■ **What the task requires**:
Extract every line of text from all of the records below and reproduce each one word for word. Leave the pictures out of your answer.

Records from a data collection
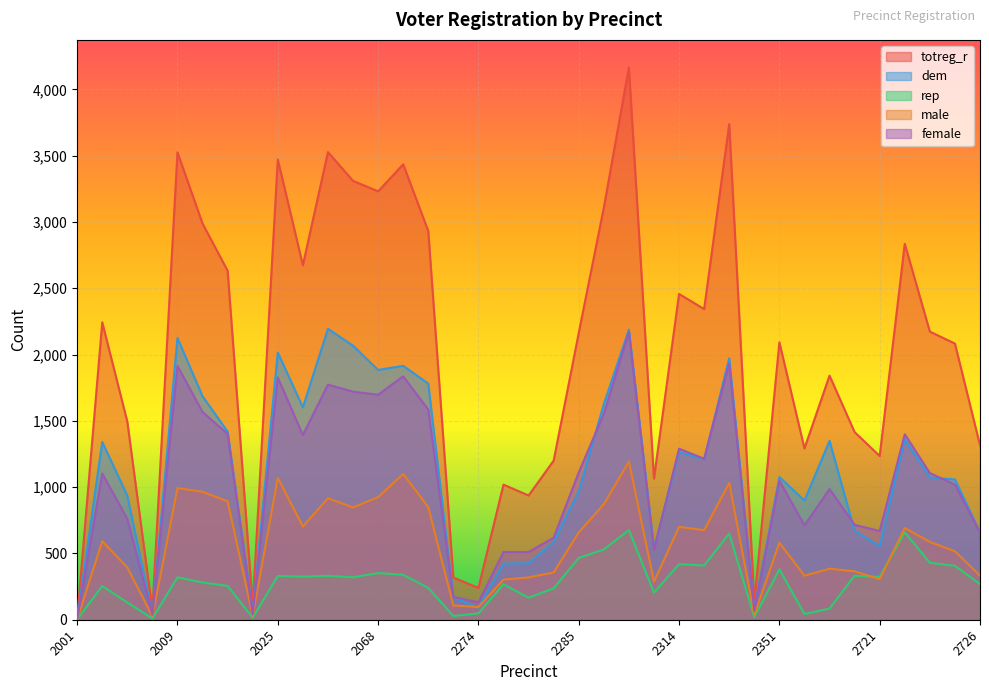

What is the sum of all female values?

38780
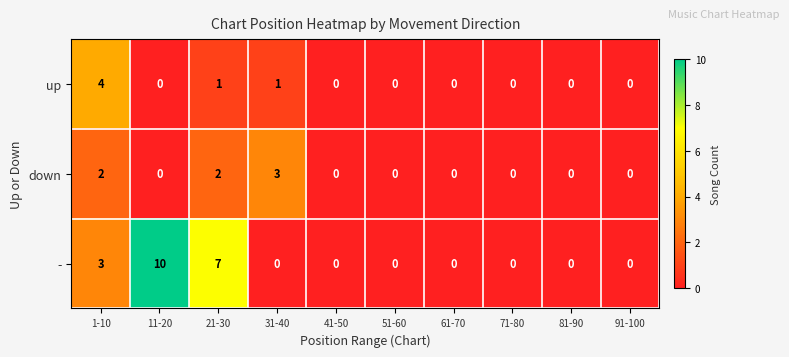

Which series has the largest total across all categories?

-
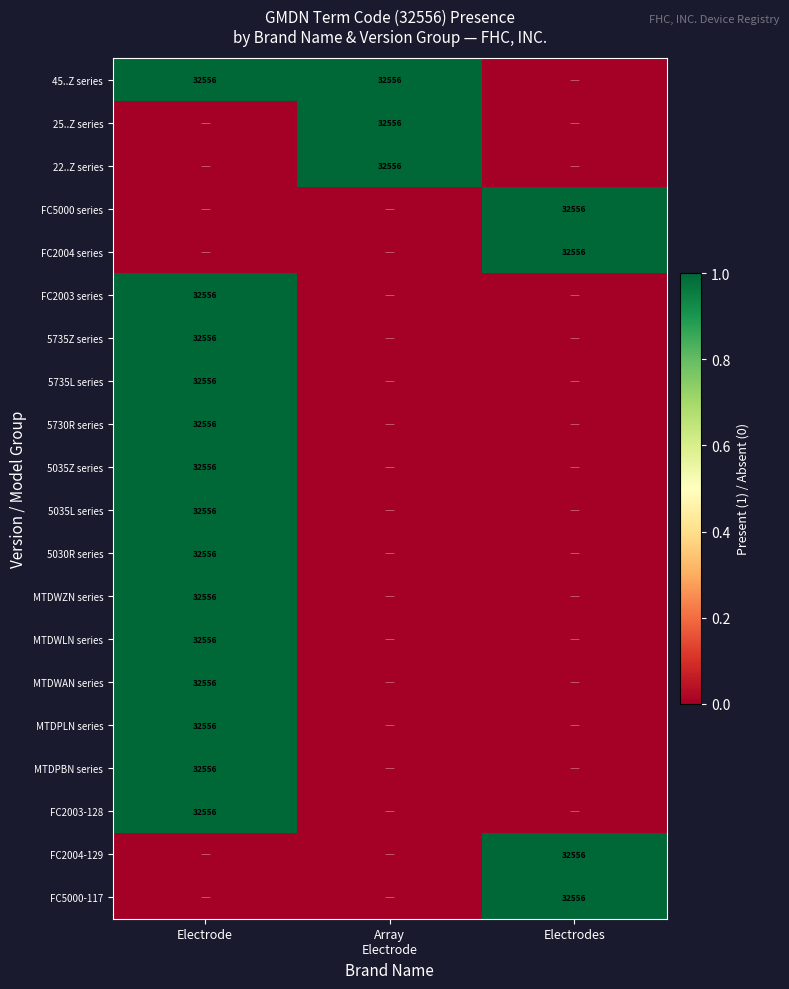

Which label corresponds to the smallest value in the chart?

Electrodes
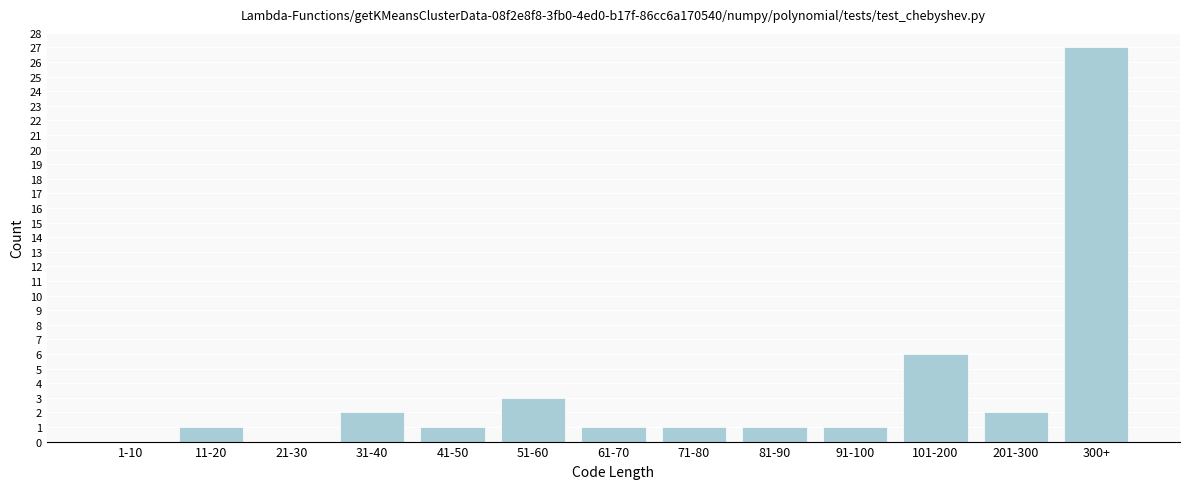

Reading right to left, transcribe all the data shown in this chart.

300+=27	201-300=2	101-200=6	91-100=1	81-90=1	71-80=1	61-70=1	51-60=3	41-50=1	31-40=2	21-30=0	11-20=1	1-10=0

■ **Written solution**:
What is the sum of all female values?

38780

Which series has the largest total across all categories?

-

Which label corresponds to the smallest value in the chart?

Electrodes

Reading right to left, transcribe all the data shown in this chart.

300+=27	201-300=2	101-200=6	91-100=1	81-90=1	71-80=1	61-70=1	51-60=3	41-50=1	31-40=2	21-30=0	11-20=1	1-10=0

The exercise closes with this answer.